◆ EXCERPTED TEXT ◆

########################################

DP-500 Table of contents

In the previous article, you’ve learned how to leverage the Serverless SQL pool to query the data stored within various file types in your Azure Data Lake. We’ll stay in the SQL world again, now examining various concepts and techniques related to a Dedicated SQL pool in Azure Synapse Analytics.

A short disclaimer: the official exam sub-topic is called: querying the data from the Dedicated SQL pool. But, in the end, it’s just a SQL, so I’ll not teach you how to write T-SQL code, nor provide specific T-SQL “how-to” solutions…Therefore, if you are looking to learn and understand SQL, this article is not for you…

In my opinion, it’s way more important to understand different concepts and techniques that distinguish a Dedicated SQL pool from the traditional SQL Server, and how to leverage these concepts and techniques in real-life scenarios. Obviously, learning this stuff will definitely help you to get ready for the DP-500 exam, but what’s even more critical, will give you a broad understanding of the “traditional data warehouse” part of the Azure Synapse Analytics platform.

Back to basics

But, let’s first back to basics, and briefly explain the key components of the data warehousing workloads.

When you’re designing a traditional data warehouse, there are two main types of tables that you’d create:

  • Dimension tables describe various business entities, such as customers, products, time, and so on. The way I like to think about dimension tables is: they should answer the business questions starting with W:
    • What did we sell? Product X
    • Where did we sell? In the USA, for example?
    • Whom did we sell? To a customer ABC
    • Who did sell? Employee XYZ?
    • When did we sell? In the 1st quarter of 2022, for example
  • Fact tables answer the question: How much? How many sales did we have? In addition, fact tables may contain measurements or events that occurred – for example, stock balances, measured temperatures, and so on.

Unlike in online transaction processing systems, or OLTP abbreviated, where the data model is denormalized to support fast INSERT, UPDATE and DELETE operations, in online analytical processing systems, or OLAP, it’s not uncommon to have redundant data in dimension tables, thus reducing the number of joins when running analytical queries, where the main operation with the data is READ.

The physical implementation of the tables

Fine, now that you understand the two main table types from the conceptual perspective, let’s focus on explaining how the tables are physically implemented within the Azure Synapse Analytics Dedicated SQL pool.

When it comes to data persistency, there are three main table types:

  • Regular table, which stores the data in Azure Storage as part of a Dedicated SQL pool. Data is persisted in the storage regardless if the session is open or not
  • Temporary table uses local storage to store the data temporarily, only while the session is opened. The main reason for using temporary tables is to prevent users outside of the session to see the temporary results, but also to speed up the development process by storing the intermediate results in local instead of remote storage
  • External table, similar to the one that we examined in the previous article, points to the data stored in Azure Data Lake or blob storage. External tables may come in handy when loading the data into the Dedicated SQL pool

Partition elimination

You’ve already learned in the previous article about the concept of partition pruning, or partition elimination. Remember, the Serverless SQL engine was able to skip the scanning of unnecessary data. Depending on the file type, it was possible to take advantage of horizontal and vertical partition pruning.

########################################

◆ RECORD LIST ◆
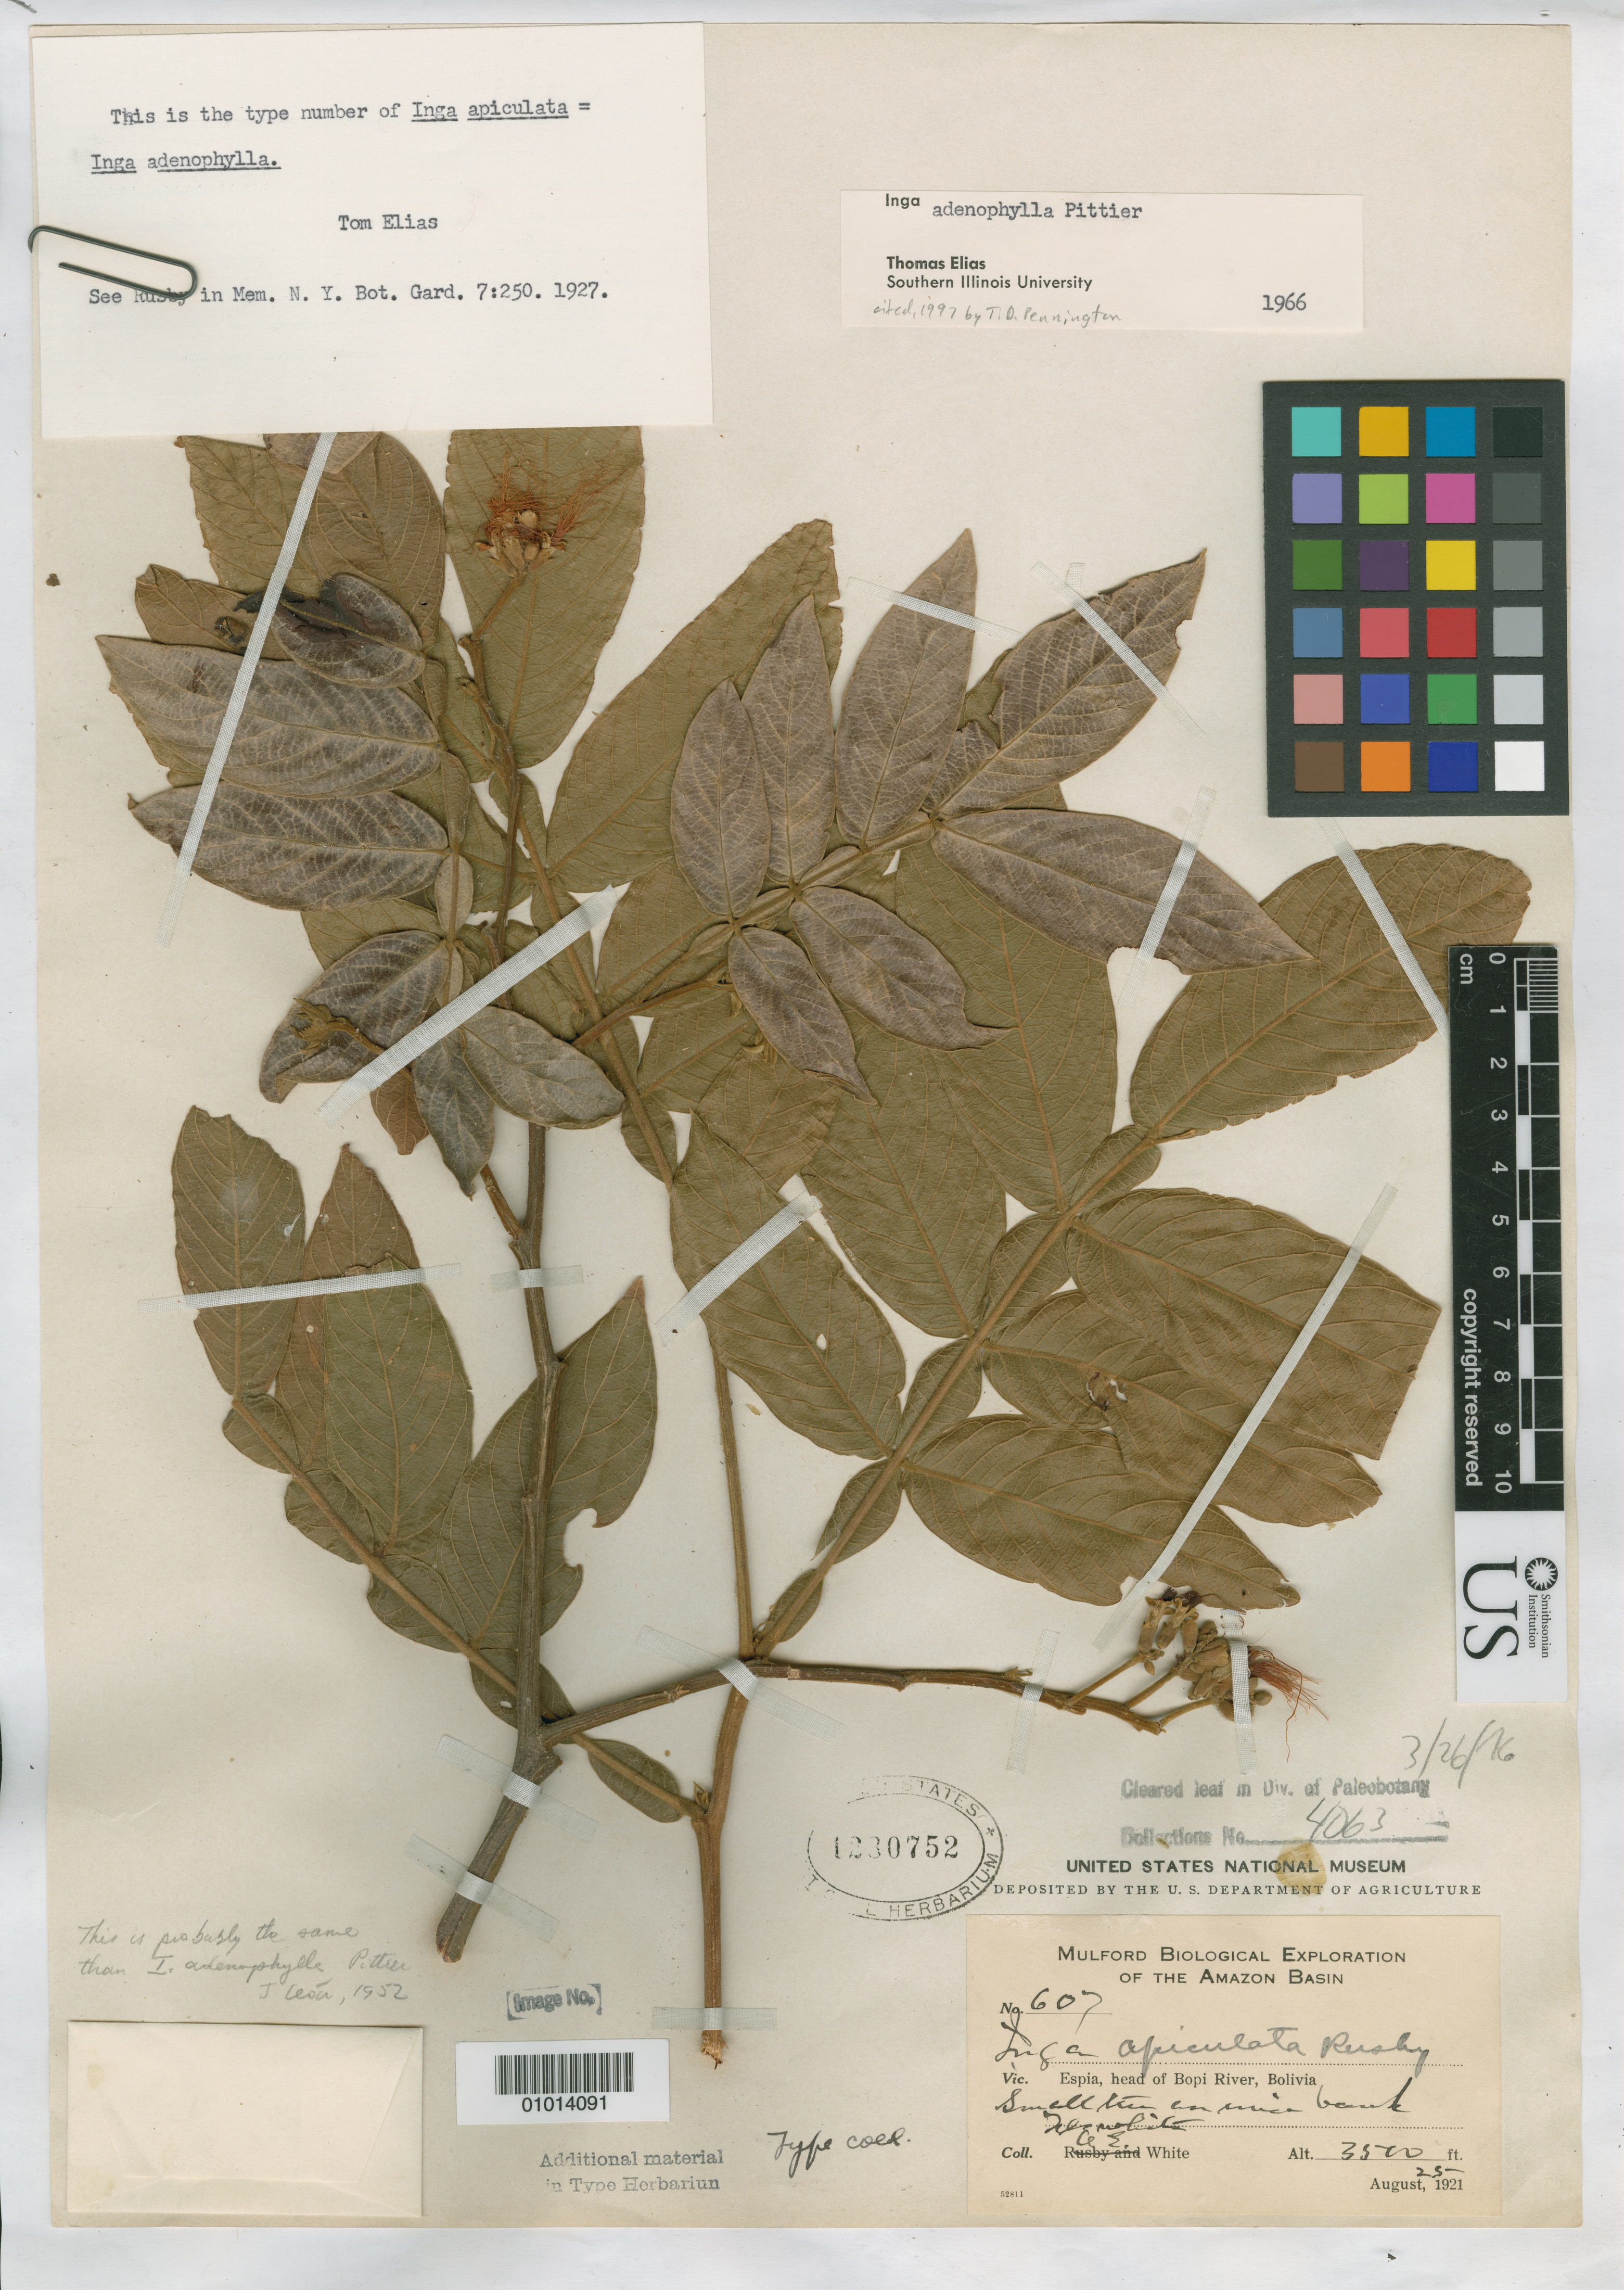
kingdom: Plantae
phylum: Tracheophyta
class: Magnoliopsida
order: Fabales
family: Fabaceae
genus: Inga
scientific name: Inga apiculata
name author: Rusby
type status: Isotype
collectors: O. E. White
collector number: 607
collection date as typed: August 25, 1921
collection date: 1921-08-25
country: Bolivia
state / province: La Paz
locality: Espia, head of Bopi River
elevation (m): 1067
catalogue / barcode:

########################################

◆ SHORT PROBLEM ◆
Continue the article on the Azure Synapse Dedicated SQL pool, not the data, starting right after its last sentence.

◆ EXERCISE RESPONSE ◆
A similar approach is also available in the Dedicated SQL pool. The most common scenario is to partition the data on the date column. Obviously, depending on the amount of data, you may decide to partition on year, month, or day level. The overall query performance can be significantly improved by applying an appropriate partitioning strategy. However, be mindful when creating partitions, as sometimes too many partitions can downgrade the query performance.

There is no single golden number of partitions that you should create – essentially, it depends on your data, and the number of partitions that need to be loaded in parallel. Although there is no single golden number of partitions for the table, in reality, we’re usually talking about tens or hundreds of partitions, but definitely not thousands…

If you’re partitioning the data in clustered columnstore table, you should think about the number of rows that will go in each partition. To get the optimal compression rate, every distribution and partition should contain at least 1 million rows. Also, keep in mind that the Dedicated SQL pool’s architecture is based on massively parallel processing, which means that even before you create your partitions, each table is already split into 60 distributions.

Table partitioning can also bring multiple benefits to the data loading process. The final thing to be aware of regarding partitioning is that you can apply partitioning only on one column.

Indexing and statistics

Another two important features for increasing the efficiency of the Dedicated SQL pool workloads are columnstore indexes and statistics.

You may be already familiar with columnstore indexes from the good old days of SQL Server. Now, in the Dedicated SQL pool, your table is by default stored as a clustered columnstore index, which enables a high compression rate and fast performance for analytic queries. Aside from clustered columnstore index, you can choose between clustered index or heap, where heap may be the optimal choice in the data loading process, for creating staging tables.

Last, but not least, statistics help the engine to generate the optimal query execution plan. It’s of paramount importance for columns used in query joins, WHERE, GROUP BY, and ORDER BY clauses. Please keep in mind that while creating statistics happens automatically, updating statistics requires action from your side. So, it’s a recommended practice that you perform an update statistics operation once the data loading process is completed.

(Un)supported table features

I’ll wrap this tables’ story by compounding the list of all unsupported table features in the Dedicated SQL. If you’re coming from traditional SQL Server background, you may find missing some of them quite intimidating.

There is no possibility to check foreign key constraints in the Dedicated SQL pool. So, the responsibility for ensuring the data integrity is on your side, not the database itself. Other important unsupported features are computed columns, unique indexes, and triggers.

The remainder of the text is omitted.